(Work instructions) The task calls for every entry to be printed word for word, without the images.
-.-.-
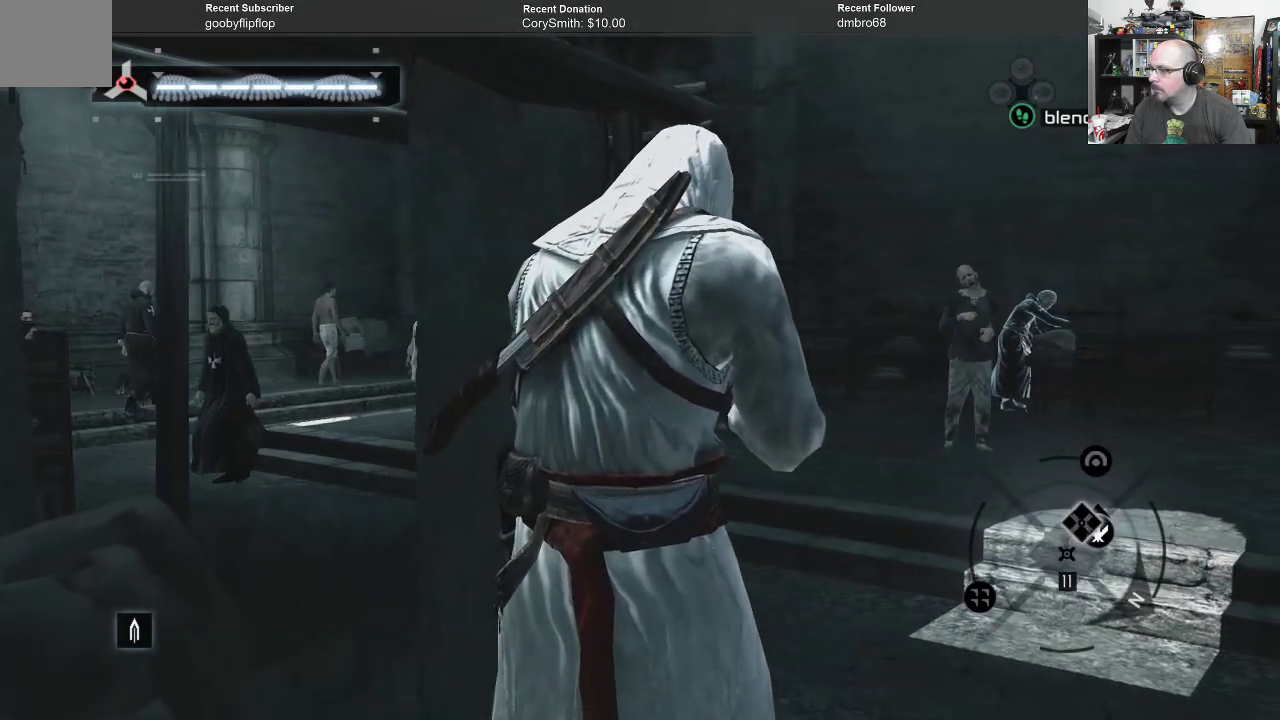
{"buttons": ["A"], "left_stick": "center", "right_stick": "center", "events": []}
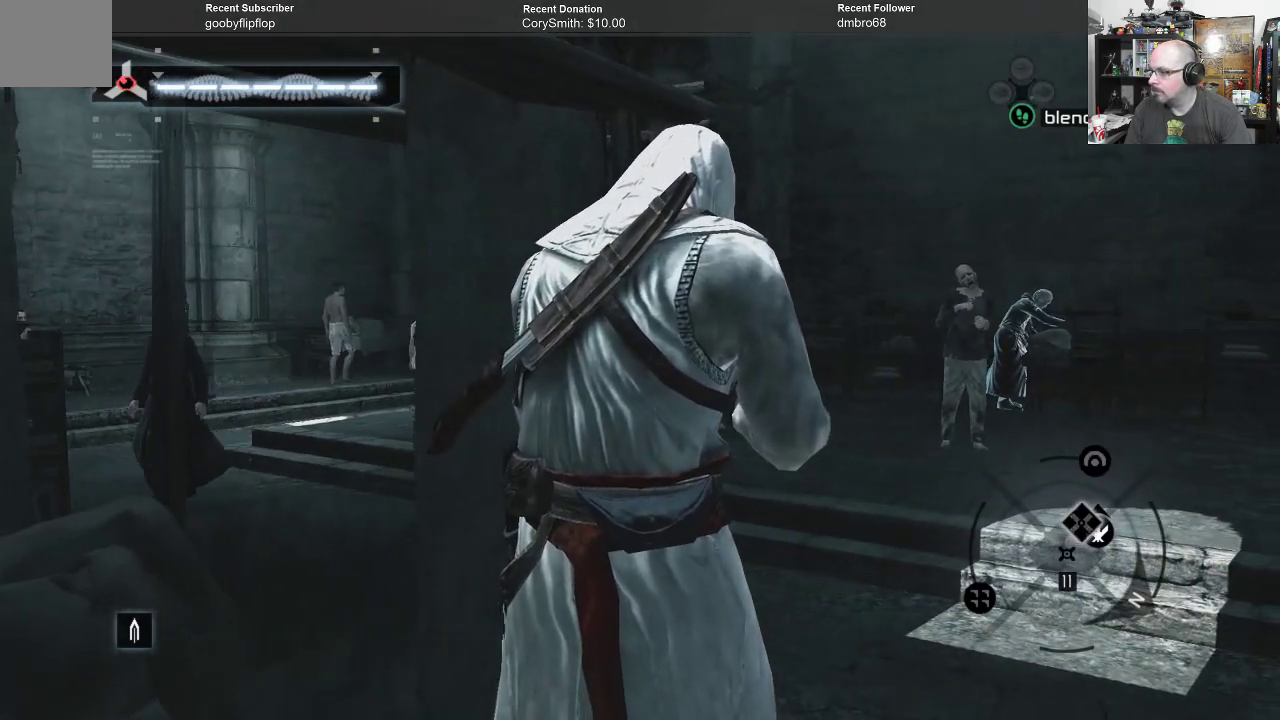
{"buttons": ["A"], "left_stick": "center", "right_stick": "center", "events": []}
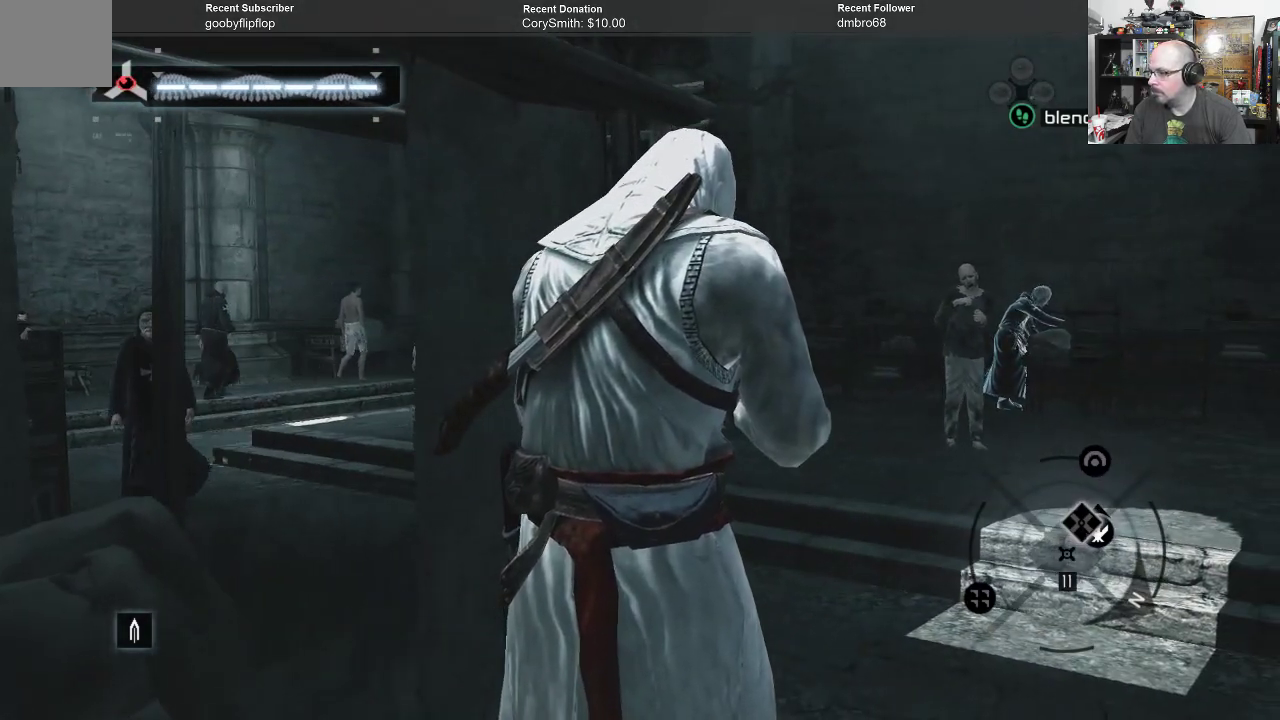
{"buttons": ["A"], "left_stick": "center", "right_stick": "center", "events": [[67, "right_stick", "down"], [333, "right_stick", "center"]]}
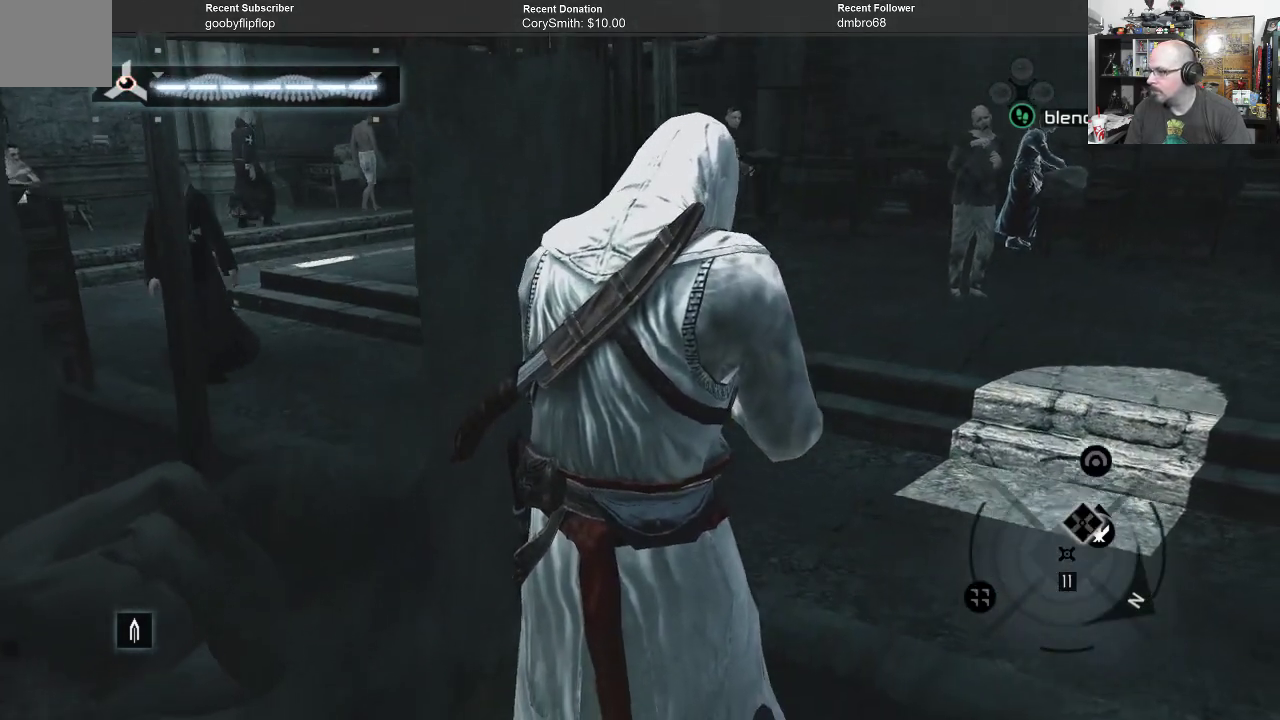
{"buttons": ["A"], "left_stick": "center", "right_stick": "center", "events": []}
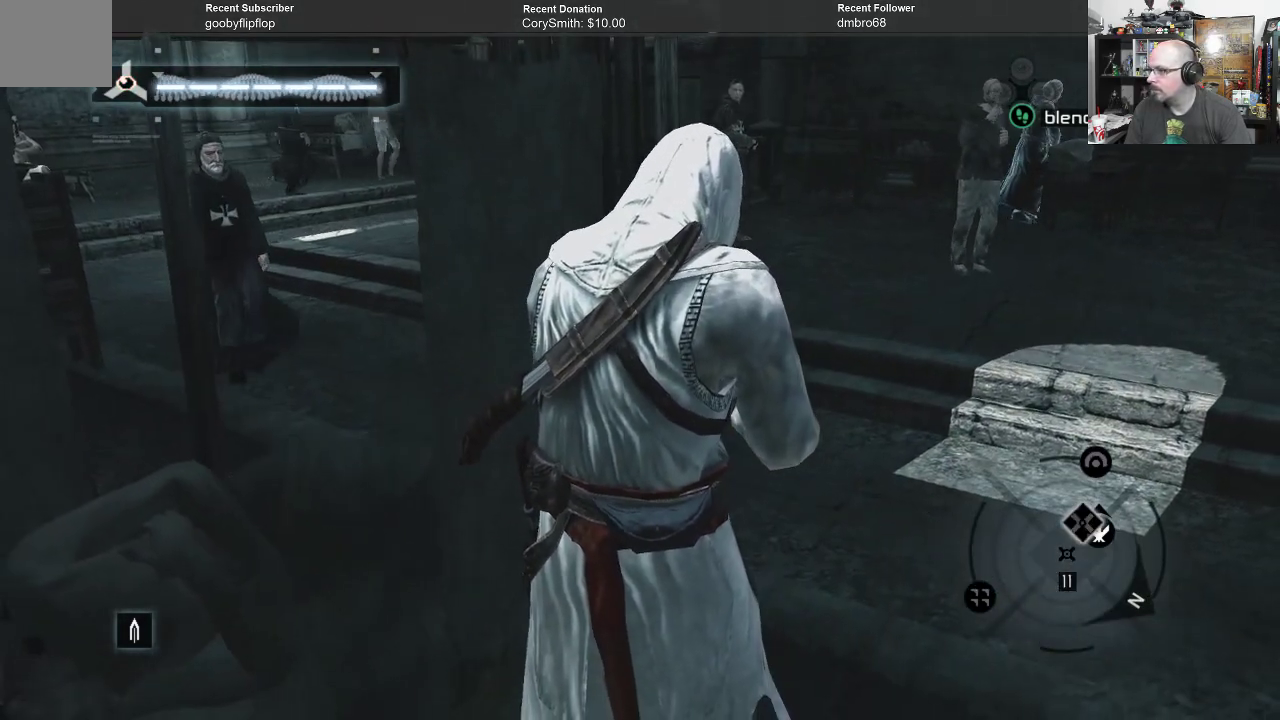
{"buttons": ["A"], "left_stick": "center", "right_stick": "left", "events": [[400, "right_stick", "left"]]}
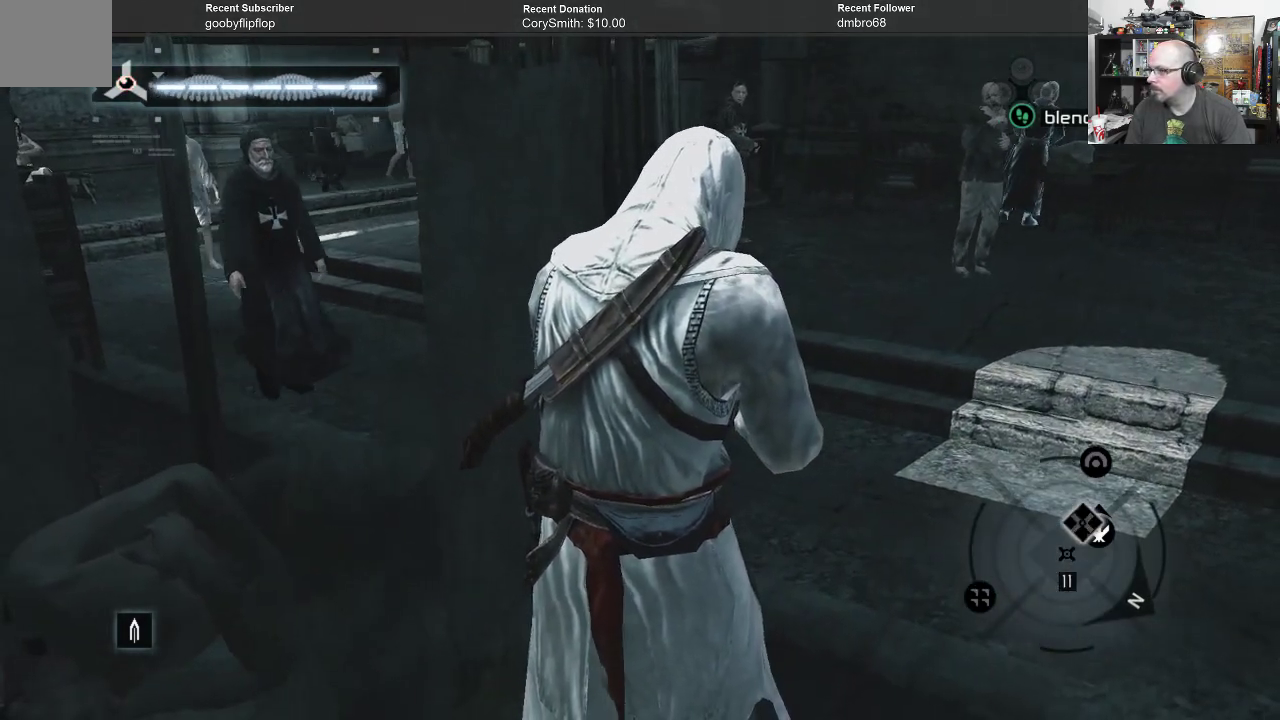
{"buttons": ["A"], "left_stick": "center", "right_stick": "center", "events": [[100, "right_stick", "center"]]}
-.-.-
(Answer)
{"buttons": ["A"], "left_stick": "center", "right_stick": "center", "events": []}
{"buttons": ["A"], "left_stick": "center", "right_stick": "center", "events": []}
{"buttons": ["A"], "left_stick": "center", "right_stick": "center", "events": [[67, "right_stick", "down"], [333, "right_stick", "center"]]}
{"buttons": ["A"], "left_stick": "center", "right_stick": "center", "events": []}
{"buttons": ["A"], "left_stick": "center", "right_stick": "left", "events": [[400, "right_stick", "left"]]}
{"buttons": ["A"], "left_stick": "center", "right_stick": "center", "events": [[100, "right_stick", "center"]]}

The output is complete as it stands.